The committee agreed that the evidence was not strong enough to recommend using anticoagulation status as a sole indicator for admission for people with a negative initial CT head scan. They highlighted that admission based solely on this could cause harm in people already vulnerable (because of, for example, frailty, an underlying condition such as delirium or risk of hospital-acquired infections). This is particularly so if there is not a large increase in risk of delayed bleeding. Also, when these events do occur, they are usually not clinically important.

Evidence from non-randomised studies for antiplatelet comparisons was more limited than that for anticoagulants. There were no large studies, and all reported effects were based on a difference of only 1 to 2 events between pre-injury antiplatelet and no-antiplatelet groups per study.
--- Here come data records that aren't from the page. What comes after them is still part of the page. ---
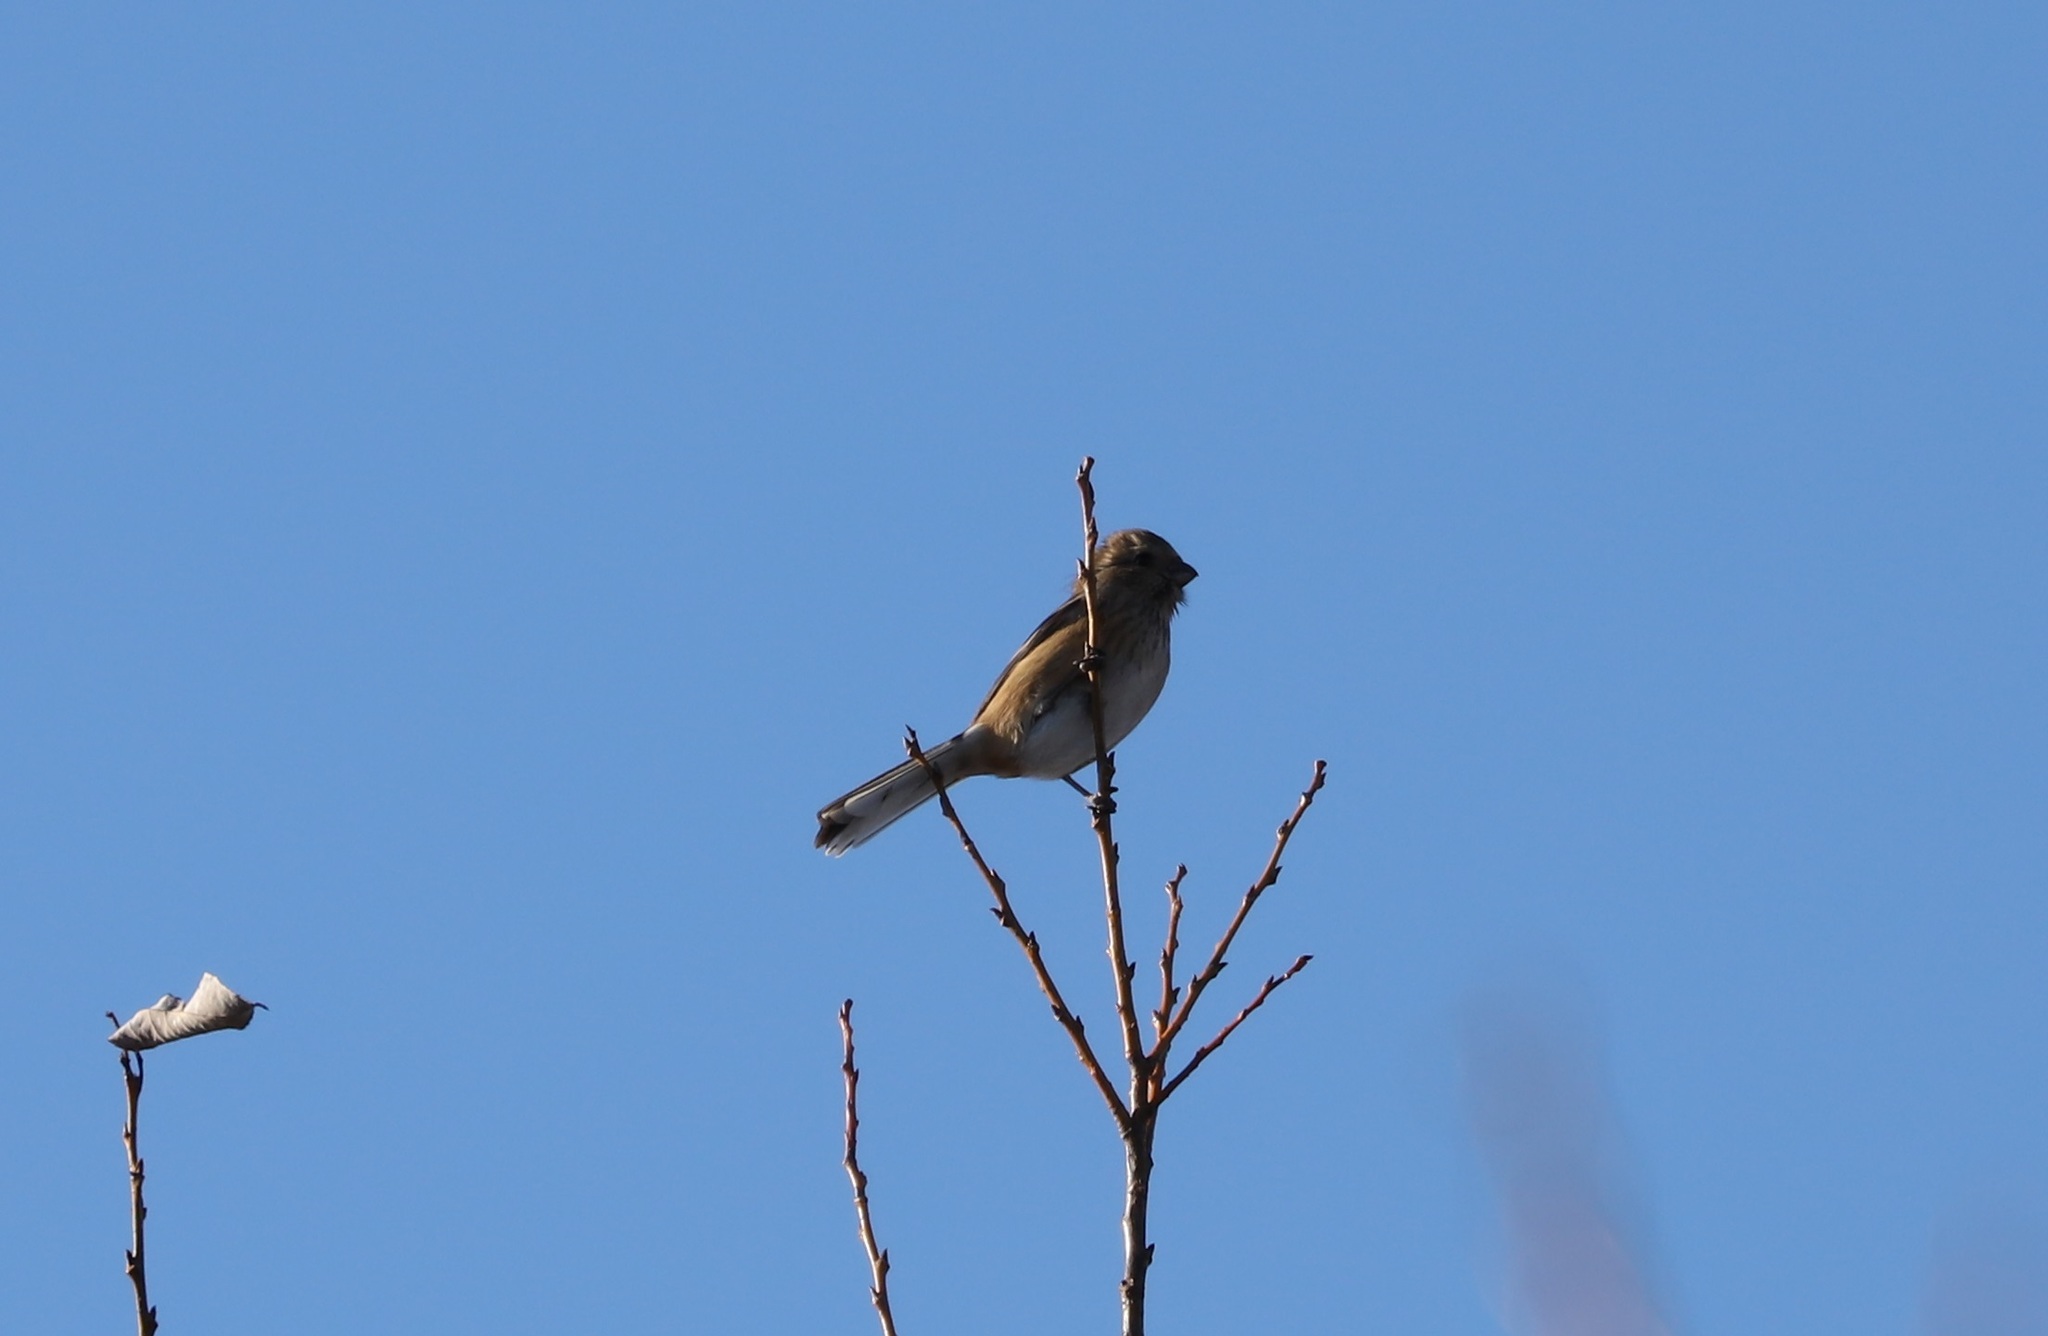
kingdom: Animalia
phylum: Chordata
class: Aves
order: Passeriformes
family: Fringillidae
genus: Carpodacus
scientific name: Carpodacus sibiricus
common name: Long-tailed rosefinch
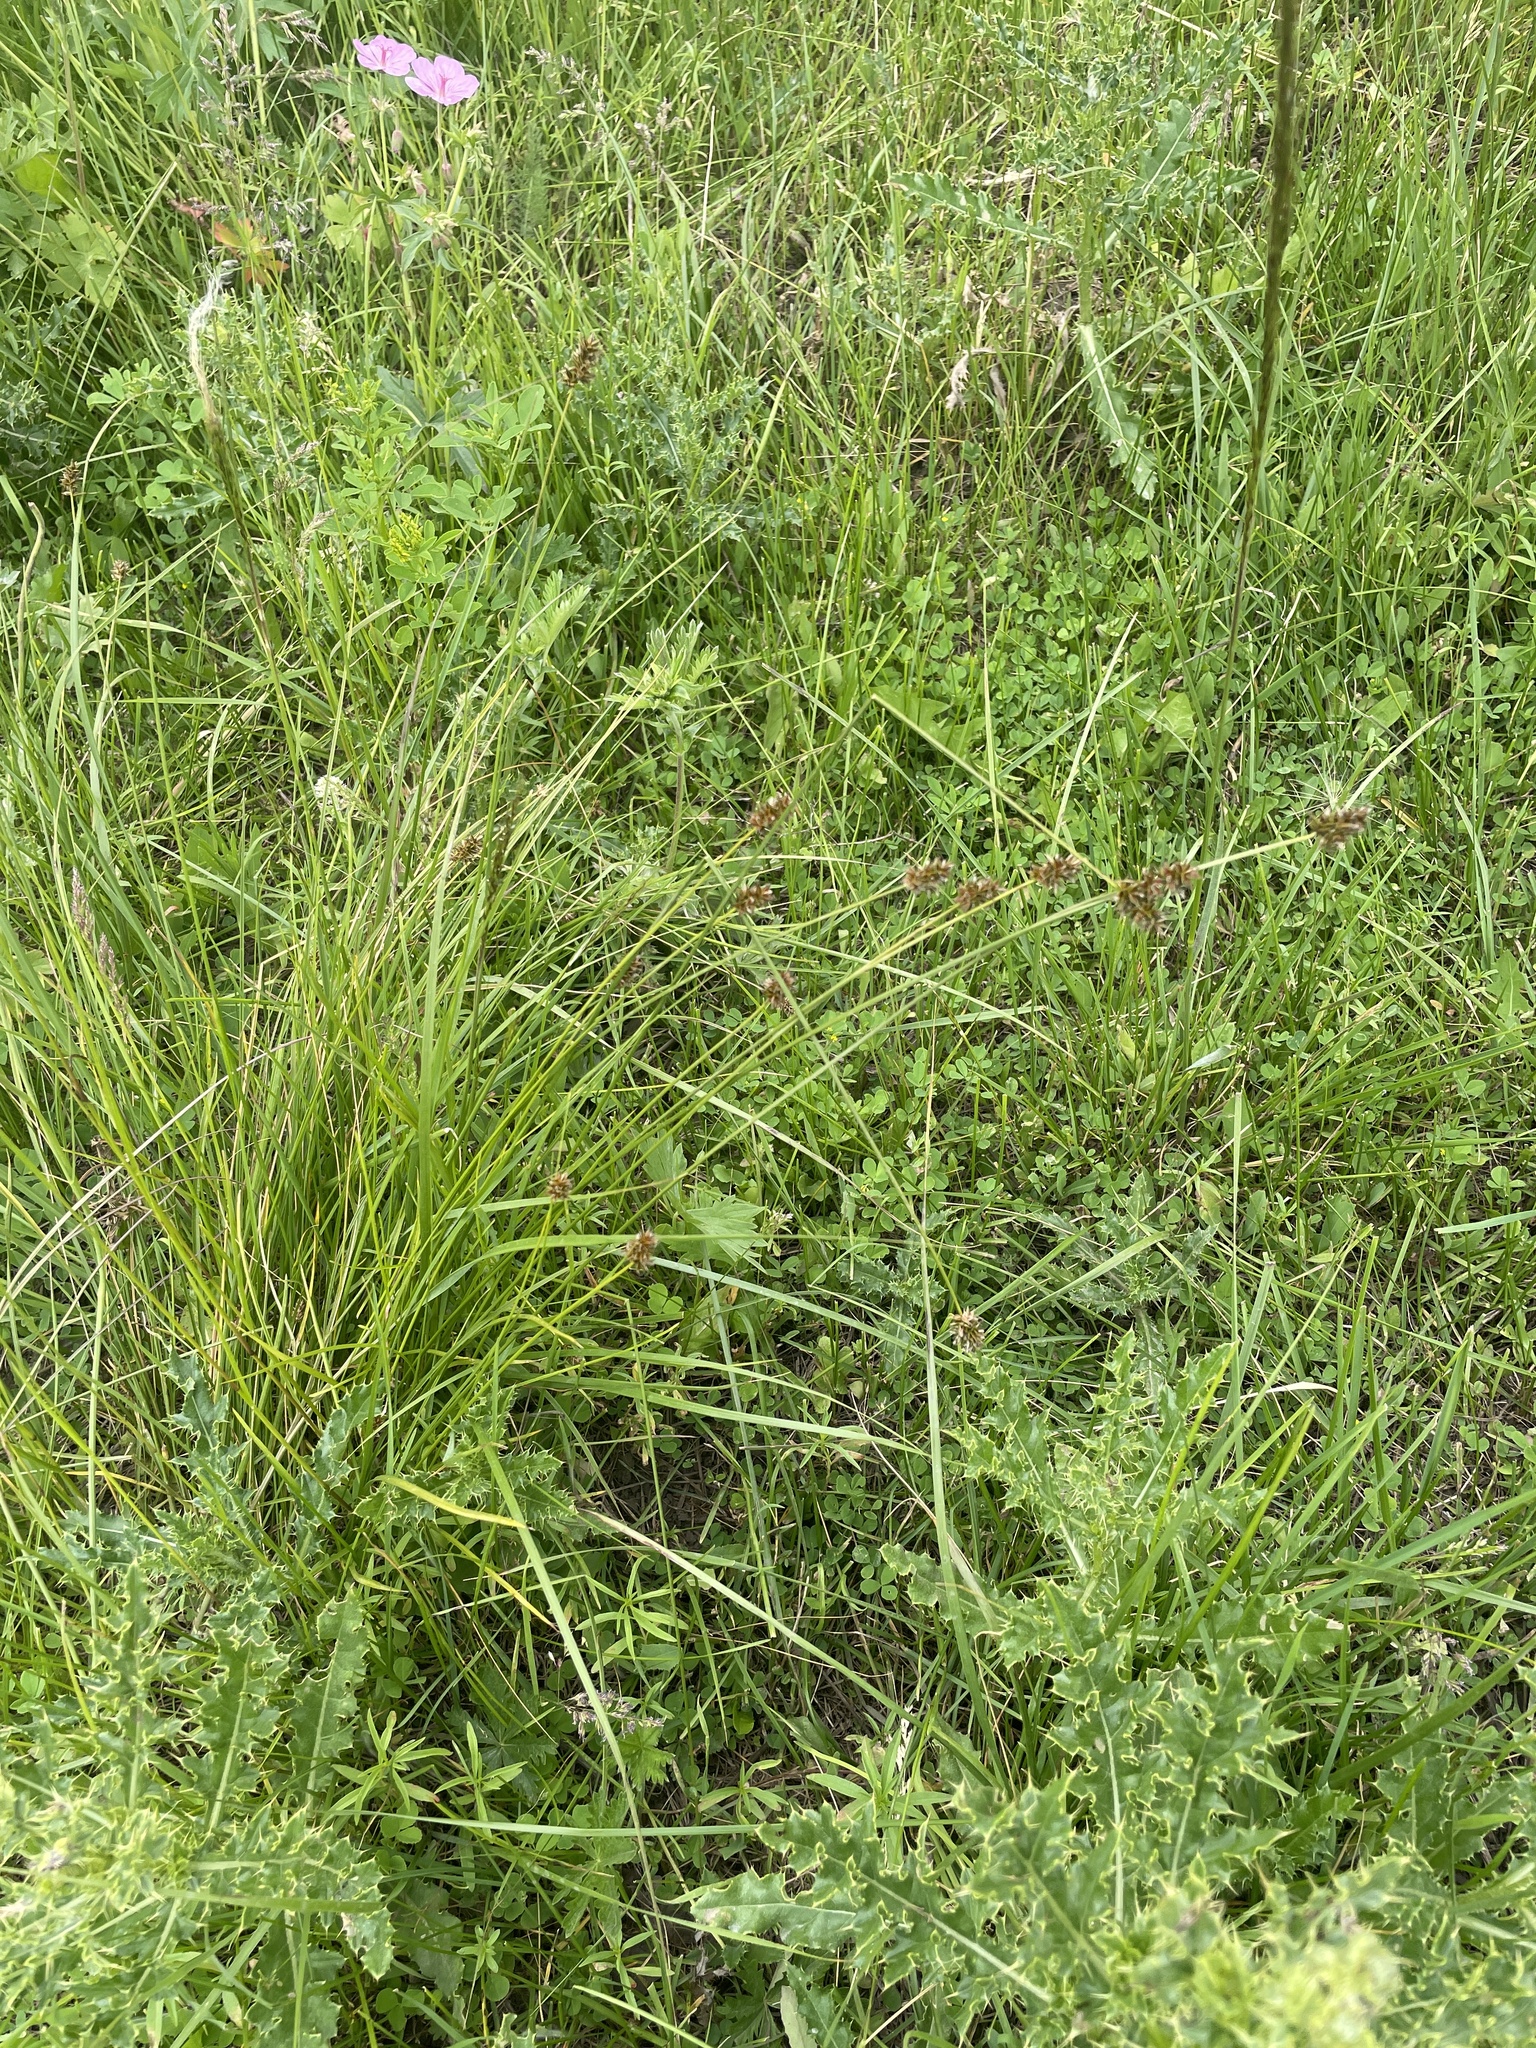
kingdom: Plantae
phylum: Tracheophyta
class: Liliopsida
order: Poales
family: Cyperaceae
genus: Carex
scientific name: Carex hoodii
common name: Hood's sedge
The committee agreed that the evidence was not strong enough to recommend using antiplatelet status as a sole indicator for admission for people with a negative initial CT or no indication for a CT. The committee did not make a recommendation for research for this group because they did not consider it to be a priority for research.

Concussion symptoms

There was no evidence on admission or discharge of people with concussion symptoms after normal imaging or no indication for imaging. The committee agreed that their discharge is based on clinical discretion, and admission is considered if non-accidental injury is suspected. From their experience, the committee also agreed that most people with concussion symptoms and normal imaging do not need further intervention and are safe to be discharged from the emergency department. They highlighted that current practice is to not admit people with concussion symptoms unless they have any of the indications in recommendation 1.9.1. The committee were unaware of any evidence indicating that current practice was causing harm (coroners reports, safety reports, patient group feedback). They also noted that someone's condition may worsen if they are admitted, for example, because of being in a noisy and unfamiliar environment, and because the risk of hospital-acquired infections could increase. When people with concussion symptoms are discharged, information is provided on when to return to hospital to seek further immediate care and ongoing support for persistent symptoms (see the recommendations on discharge advice). The committee agreed that this is important and did not think there was any evidence on which to base a change in practice.

People with pre-injury cognitive impairment

Pre-existing cognitive impairment such as dementia, Parkinson's disease or stroke was reported in some studies in people taking anticoagulants and antiplatelets, but the studies did not report the effect of pre-injury cognitive impairment on the outcomes. Examples of pre-injury cognitive impairments and neurodivergence seen in people of any age include developmental delay, Down's syndrome, cerebral palsy, fetal alcohol syndrome, a learning disability, autism spectrum disorder and other conditions with altered sensation. Examples of pre-injury cognitive impairment seen only in adults include depression, dementia and medication side effects. The committee noted from their experience that people with pre-existing conditions affecting cognition are less likely to recognise and to raise an alarm about the early signs of a late intracranial bleed (such as a severe headache, drowsiness and vomiting) than people with no pre-existing cognitive impairment. So, in current practice, a short overnight admission for observation is arranged for people with a pre-existing cognitive impairment when no supervision at home is available. The committee agreed that people with a pre-existing cognitive impairment will need to be appropriately supervised and monitored to ensure that their symptoms are not worsening if they are discharged from the emergency department. Supervision and monitoring was also noted to be important for people discharged to custodial settings. The committee noted that, at discharge, it is important for people and their carers to be given a written copy of the head injury discharge advice.